Die nächsten Tage ernähren wir uns blassgesichtig von stundenlang eingekochter Möhrensuppe (schmeckt so gut wie es klingt) und versuchen, diese auch im Magen zu behalten.

Nach der Geburt des Winzkindes haben wir uns nun spontan dazu entschieden, ihn gegen Rota-Viren impfen zu lassen. Er scheint jedoch Wert darauf zu legen, lieber Brech-Durchfall zu bekommen. Bei unserem Kinderarztbesuch spuckt er die Schluckimpfung nämlich in kleinen Fontänen direkt wieder aus dem Mund (kennen Sie diese Fische, die ihre Beute mit gezielten Wasserstrahlen aus der Luft schießen?). Der Rest, der doch seinen Weg in dem Magen gefunden hat, wird mit einem ausgewachsenen Milchbäuerchen wieder entsorgt. Sollte er wirklich irgendwann Rota-Viren bekommen, stelle ich ihn in einem Weidenkörbchen an die Straße mit dem Hinweis, dass wir ihr gern wieder zurück nehmen, wenn er es überstanden hat. Denn nochmal möchte ich das nicht mitmachen!

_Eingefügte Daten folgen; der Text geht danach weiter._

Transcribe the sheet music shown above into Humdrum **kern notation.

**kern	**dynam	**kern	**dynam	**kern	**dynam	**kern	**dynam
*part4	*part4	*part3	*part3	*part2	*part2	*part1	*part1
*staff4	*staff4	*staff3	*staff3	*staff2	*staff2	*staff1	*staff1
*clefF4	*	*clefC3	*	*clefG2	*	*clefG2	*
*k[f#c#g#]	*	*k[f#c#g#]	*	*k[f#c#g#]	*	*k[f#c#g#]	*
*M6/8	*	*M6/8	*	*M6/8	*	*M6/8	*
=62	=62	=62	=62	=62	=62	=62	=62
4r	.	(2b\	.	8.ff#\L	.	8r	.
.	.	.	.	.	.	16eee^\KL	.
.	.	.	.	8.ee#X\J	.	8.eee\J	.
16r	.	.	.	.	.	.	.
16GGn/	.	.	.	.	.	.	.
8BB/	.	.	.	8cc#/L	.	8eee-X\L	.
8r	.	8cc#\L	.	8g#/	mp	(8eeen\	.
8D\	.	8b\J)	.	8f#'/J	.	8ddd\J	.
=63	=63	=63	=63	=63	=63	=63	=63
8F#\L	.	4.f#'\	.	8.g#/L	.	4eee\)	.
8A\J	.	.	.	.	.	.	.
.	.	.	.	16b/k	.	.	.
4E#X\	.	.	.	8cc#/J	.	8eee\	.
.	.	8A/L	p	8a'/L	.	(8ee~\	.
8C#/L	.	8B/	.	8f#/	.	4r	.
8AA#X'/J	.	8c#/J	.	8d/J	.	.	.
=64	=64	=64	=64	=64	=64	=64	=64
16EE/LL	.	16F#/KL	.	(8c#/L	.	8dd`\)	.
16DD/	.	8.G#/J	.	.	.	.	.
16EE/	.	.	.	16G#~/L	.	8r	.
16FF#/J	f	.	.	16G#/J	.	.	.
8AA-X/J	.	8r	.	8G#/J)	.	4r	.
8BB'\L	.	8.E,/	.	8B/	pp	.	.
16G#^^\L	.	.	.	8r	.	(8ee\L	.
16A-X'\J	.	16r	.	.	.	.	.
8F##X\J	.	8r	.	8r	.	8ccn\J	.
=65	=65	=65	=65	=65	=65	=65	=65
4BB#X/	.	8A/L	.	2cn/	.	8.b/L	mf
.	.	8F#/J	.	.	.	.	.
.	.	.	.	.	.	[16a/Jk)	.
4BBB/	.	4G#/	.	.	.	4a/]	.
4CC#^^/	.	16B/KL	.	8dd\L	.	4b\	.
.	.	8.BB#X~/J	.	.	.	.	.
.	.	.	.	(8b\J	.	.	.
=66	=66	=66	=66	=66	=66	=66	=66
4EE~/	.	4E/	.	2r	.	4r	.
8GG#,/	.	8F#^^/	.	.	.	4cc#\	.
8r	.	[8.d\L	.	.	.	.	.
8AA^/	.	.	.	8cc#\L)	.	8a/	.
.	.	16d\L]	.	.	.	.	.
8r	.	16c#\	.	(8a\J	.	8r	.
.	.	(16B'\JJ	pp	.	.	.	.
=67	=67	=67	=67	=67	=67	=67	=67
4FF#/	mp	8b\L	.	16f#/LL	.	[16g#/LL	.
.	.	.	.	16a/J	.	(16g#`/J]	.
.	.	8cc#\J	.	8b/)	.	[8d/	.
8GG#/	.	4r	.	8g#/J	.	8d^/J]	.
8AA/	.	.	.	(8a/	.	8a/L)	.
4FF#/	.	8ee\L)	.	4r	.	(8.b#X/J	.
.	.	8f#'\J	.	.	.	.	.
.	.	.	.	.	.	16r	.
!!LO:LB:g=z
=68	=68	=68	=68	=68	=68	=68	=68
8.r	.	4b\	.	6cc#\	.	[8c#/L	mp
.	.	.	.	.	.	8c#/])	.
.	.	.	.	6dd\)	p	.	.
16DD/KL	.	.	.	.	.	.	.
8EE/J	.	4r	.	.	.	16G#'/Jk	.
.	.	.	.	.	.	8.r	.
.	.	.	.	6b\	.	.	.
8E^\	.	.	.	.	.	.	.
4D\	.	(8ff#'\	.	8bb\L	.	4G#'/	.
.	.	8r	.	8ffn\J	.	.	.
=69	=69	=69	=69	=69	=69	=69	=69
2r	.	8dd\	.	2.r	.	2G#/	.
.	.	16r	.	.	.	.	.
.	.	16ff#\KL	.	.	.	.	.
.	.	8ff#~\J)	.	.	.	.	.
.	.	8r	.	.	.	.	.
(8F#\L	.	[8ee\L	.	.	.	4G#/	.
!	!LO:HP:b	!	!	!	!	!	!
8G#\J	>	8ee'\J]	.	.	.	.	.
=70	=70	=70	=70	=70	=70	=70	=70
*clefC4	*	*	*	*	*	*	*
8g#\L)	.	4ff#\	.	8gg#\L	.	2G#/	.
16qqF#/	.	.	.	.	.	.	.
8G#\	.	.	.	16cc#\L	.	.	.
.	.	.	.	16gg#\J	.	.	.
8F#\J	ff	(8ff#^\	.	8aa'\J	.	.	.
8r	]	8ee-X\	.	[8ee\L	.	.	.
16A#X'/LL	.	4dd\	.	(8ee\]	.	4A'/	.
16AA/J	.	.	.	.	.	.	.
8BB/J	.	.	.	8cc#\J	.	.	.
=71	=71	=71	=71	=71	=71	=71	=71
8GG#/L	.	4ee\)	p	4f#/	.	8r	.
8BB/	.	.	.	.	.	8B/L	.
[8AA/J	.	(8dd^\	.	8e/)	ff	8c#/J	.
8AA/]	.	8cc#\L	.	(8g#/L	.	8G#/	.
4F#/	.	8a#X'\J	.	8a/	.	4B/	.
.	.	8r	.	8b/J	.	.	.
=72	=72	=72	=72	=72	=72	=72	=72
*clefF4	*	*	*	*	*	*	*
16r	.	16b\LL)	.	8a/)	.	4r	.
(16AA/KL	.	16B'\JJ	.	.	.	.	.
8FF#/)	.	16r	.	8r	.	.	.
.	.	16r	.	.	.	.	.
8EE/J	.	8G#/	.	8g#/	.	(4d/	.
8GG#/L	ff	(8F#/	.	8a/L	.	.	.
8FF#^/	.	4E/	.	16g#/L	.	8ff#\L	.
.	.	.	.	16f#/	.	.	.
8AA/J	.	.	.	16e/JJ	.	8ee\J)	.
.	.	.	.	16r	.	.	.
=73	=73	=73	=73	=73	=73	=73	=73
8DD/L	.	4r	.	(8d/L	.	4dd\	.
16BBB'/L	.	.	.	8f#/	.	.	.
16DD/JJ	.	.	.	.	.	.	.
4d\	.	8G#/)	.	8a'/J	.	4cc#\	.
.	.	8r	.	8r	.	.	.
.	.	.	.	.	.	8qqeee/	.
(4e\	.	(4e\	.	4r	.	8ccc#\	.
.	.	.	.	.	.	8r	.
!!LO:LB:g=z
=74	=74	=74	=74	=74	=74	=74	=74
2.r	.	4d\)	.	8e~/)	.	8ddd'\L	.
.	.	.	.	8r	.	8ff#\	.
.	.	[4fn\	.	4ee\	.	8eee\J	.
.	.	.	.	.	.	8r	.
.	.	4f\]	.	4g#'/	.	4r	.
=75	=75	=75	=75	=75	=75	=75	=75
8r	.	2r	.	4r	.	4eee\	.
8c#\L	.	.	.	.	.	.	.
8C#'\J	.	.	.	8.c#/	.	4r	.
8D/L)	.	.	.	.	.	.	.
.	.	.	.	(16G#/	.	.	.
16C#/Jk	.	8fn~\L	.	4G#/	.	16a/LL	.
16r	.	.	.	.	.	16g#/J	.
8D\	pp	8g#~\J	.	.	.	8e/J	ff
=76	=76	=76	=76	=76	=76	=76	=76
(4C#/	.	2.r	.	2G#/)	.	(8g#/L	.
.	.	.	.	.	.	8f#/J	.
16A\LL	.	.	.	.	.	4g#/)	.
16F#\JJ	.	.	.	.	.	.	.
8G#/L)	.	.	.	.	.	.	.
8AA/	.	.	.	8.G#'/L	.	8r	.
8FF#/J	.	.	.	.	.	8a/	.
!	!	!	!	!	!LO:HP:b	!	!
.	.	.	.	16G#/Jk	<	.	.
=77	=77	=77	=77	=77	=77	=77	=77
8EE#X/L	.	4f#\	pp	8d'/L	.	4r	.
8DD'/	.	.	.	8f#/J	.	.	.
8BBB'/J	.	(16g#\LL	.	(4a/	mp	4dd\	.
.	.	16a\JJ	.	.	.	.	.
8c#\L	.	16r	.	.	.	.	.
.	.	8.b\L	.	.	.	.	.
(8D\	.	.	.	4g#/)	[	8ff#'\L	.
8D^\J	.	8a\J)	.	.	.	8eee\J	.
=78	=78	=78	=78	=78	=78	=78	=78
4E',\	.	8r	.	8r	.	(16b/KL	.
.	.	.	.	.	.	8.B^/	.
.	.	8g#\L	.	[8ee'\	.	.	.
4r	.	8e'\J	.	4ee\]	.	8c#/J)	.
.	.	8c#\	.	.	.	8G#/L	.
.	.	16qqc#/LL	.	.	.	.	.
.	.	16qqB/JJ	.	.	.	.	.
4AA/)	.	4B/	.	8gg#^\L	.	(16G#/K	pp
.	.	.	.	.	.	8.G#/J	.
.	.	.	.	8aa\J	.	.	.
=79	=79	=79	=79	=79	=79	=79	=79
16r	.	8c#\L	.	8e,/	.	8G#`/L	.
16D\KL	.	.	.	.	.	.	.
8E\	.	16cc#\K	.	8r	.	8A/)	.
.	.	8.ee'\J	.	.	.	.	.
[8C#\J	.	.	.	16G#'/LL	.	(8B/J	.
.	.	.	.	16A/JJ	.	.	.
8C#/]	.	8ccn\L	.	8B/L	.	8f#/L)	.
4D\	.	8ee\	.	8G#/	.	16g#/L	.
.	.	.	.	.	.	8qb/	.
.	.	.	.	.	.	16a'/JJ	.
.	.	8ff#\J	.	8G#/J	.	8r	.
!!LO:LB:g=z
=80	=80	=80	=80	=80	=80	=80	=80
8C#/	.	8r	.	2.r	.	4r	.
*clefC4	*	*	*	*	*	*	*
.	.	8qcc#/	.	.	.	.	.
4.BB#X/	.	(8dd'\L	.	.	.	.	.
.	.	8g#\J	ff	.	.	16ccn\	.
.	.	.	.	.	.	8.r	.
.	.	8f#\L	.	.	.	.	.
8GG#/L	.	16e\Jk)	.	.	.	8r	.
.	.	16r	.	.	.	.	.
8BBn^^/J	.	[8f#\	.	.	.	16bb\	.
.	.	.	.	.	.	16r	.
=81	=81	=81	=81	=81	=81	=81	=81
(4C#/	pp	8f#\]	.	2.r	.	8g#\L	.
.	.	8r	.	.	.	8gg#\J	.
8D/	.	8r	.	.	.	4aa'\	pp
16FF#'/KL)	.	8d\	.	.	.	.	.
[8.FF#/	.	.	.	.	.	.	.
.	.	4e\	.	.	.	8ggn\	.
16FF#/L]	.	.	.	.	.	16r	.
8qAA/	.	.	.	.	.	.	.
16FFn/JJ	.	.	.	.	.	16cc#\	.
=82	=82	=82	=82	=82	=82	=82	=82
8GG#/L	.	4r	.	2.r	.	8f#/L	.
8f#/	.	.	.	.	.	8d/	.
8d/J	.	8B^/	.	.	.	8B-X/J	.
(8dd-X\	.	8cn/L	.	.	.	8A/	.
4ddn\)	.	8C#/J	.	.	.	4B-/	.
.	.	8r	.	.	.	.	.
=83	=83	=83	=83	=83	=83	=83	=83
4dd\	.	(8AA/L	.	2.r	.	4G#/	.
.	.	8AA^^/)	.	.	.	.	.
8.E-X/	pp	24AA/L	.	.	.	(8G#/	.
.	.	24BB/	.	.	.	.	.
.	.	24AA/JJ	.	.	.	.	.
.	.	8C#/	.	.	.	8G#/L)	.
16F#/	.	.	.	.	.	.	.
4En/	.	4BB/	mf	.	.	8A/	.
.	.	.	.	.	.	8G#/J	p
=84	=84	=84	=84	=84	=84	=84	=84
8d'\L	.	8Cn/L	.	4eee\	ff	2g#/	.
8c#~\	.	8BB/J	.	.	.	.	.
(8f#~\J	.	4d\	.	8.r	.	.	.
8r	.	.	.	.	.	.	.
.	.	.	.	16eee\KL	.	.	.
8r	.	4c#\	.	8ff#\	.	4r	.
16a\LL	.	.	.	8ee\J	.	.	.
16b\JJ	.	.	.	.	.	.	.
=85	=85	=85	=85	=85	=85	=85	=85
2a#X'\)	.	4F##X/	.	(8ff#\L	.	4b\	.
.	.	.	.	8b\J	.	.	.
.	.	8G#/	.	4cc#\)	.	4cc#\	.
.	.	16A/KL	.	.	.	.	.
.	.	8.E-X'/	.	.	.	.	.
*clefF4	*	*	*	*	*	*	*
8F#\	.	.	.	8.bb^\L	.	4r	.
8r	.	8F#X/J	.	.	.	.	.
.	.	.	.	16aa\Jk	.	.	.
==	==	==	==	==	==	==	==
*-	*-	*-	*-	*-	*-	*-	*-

Dies alles soll übrigens kein mit erhobenem Zeigefinger gehaltenes Plädoyer für die Rota-Viren-Impfung sein! Falls Sie Ihre Kinder nicht gegen Rotaviren impfen wollen, sollten Sie kein schlechtes Gewissen bekommen, wir haben es alle überlebt. Gegen das Kinderkriegen soll es natürlich auch keins sein, falls meine Schilderungen Sie irgendwie abgeschreckt haben sollten.

Und schimpfen Sie jetzt nicht, über die expliziten Beschreibungen sich erbrechender Familienmitglieder, ich hatte Sie ausdrücklich mit meinem Banner gewarnt.

Diejenigen unter Ihnen, die jetzt gar nicht genug bekommen können, denen empfehle ich das „Barf-o-Rama“ in Bild und Ton bei youtube.

1 Kommentar:

  1. Oh jeh' ich hoffe, diesen heiligen Brech-Bimbam-habt ihr gut hinter euch gebracht und es kommt bald ein neuer Beitrag?